A en croire les médias français, l'Amérique d'Obama est intervenue, en toute délicatesse, pour faire partir Ben Ali du pouvoir. La France n'aurait pas appréciée cet interventionnisme diplomatique de son partenaire US qui n'a pu ignorer le fait que l'ex-maître de Tunis était lié à Paris comme les doigts d'une main.
Michèle Alliot Marie, la patronne du Quai d'Orsay, avait même proposé à l'ancien régime tunisien de l'assistance pour que les éléments de l'ancien Etat policier apprennent à maîtriser l'art de la matraque. Une sorte de «kouchenerisme», en sens inverse, qui ne brandirait pas l'étendard des droits de l'homme mais qui prendrait la défense du pouvoir en place, garant des intérêts de la France.
Pour avoir été le premier Président a félicité le peuple tunisien pour sa «libération», Barack Obama ferait-il perdre à la Ve République française ce qu'elle a cru être, jusqu'au jour de la chute de Ben Ali, un pays ami et allié que nul ne serait capable de déraciner du giron français ?
Le défunt général De Gaulle se retournerait presque dans sa tombe, la Francafrique serait en train de se laisser grignoter à une vitesse folle. Le président Sarkozy peut toujours tenter de redorer le blason de la France au Proche-Orient. L'idée de la création d'un groupe de contacts pour le Liban aiderait à «karcheriser» la machine diplomatique.
Mais c'est sur le continent noir que celle-ci céderait dangereusement les vieilles terres de l'empire colonial français. Où les grandes puissances, à leur tête les Etats-Unis et la Chine, rivalisent par colossaux investissements interposés. Bien qu'il demeure traditionnellement anglophone, le Soudan suscite toutes les convoitises.
Ayant perdu la bataille de l'interventionnisme humanitaire au Darfour, le retraité Bernard Kouchner ne peut qu'envier Jimmy Carter posant avec Georges Clooney devant l'entrée d'un bureau de vote au Sud Soudan. Le référendum devant conduire droit vers la scission, les Américains se verraient bien en train explorer les gisements pétrolifères, au nom de la sécurisation de la région du Darfour, à l'ouest.
Pour ce qui est du nord, où le gouvernement US ne désespère pas quant à l'éventualité d'un renversement d'Omar El Bachir, les alliés du maître de Khartoum continueraient à se servir en attendant de nouveaux mouvements de pions sur l'échiquier. Il ne fait pas de doute sur cette course effrénée entre alliés occidentaux, il y aura toujours un gagnant et de grands perdants.
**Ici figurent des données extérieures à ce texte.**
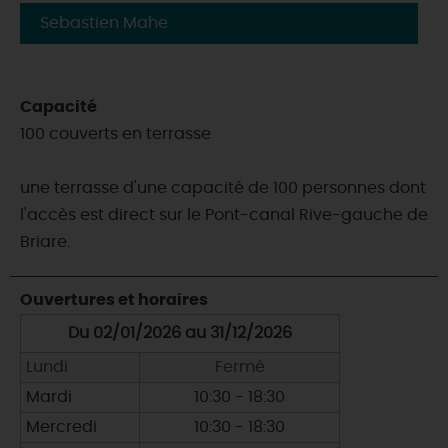
Sebastien Mahe
Capacité
100 couverts en terrasse
une terrasse d'une capacité de 100 personnes dont
l'accès est direct sur le Pont-canal Rive-gauche de
Briare.
Ouvertures et horaires
Du 02/01/2026 au 31/12/2026
Lundi
Fermé
Mardi
10:30 - 18:30
Mercredi
10:30 - 18:30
Harcelé dans la région du Sahel, le djihadisme local faisant en sorte de provoquer un véritable exode de Français, le gouvernement de Paris trouve de plus en plus de difficultés à protéger ses intérêts sur place. C'est à peu près le même son de cloche en Côte d'Ivoire.
Une victoire définitive du clan Ouattara, soutenu en partie par la France, ne voudrait pas dire que Paris va pouvoir recouvrir totalement son image d'avant l'arrivée de Gbagbo au pouvoir. La rue ivoirienne ne supporterait plus ce «néocolonialisme» que l'Elysée pratiquerait toute en finesse. D'ordre religieux, paraît-il, le président Nicolas Sarkozy ne se serait-il pas trompé de continent quand il a évoqué le mot «épuration» ? Les futures conquêtes américaines et chinoises nous le diront.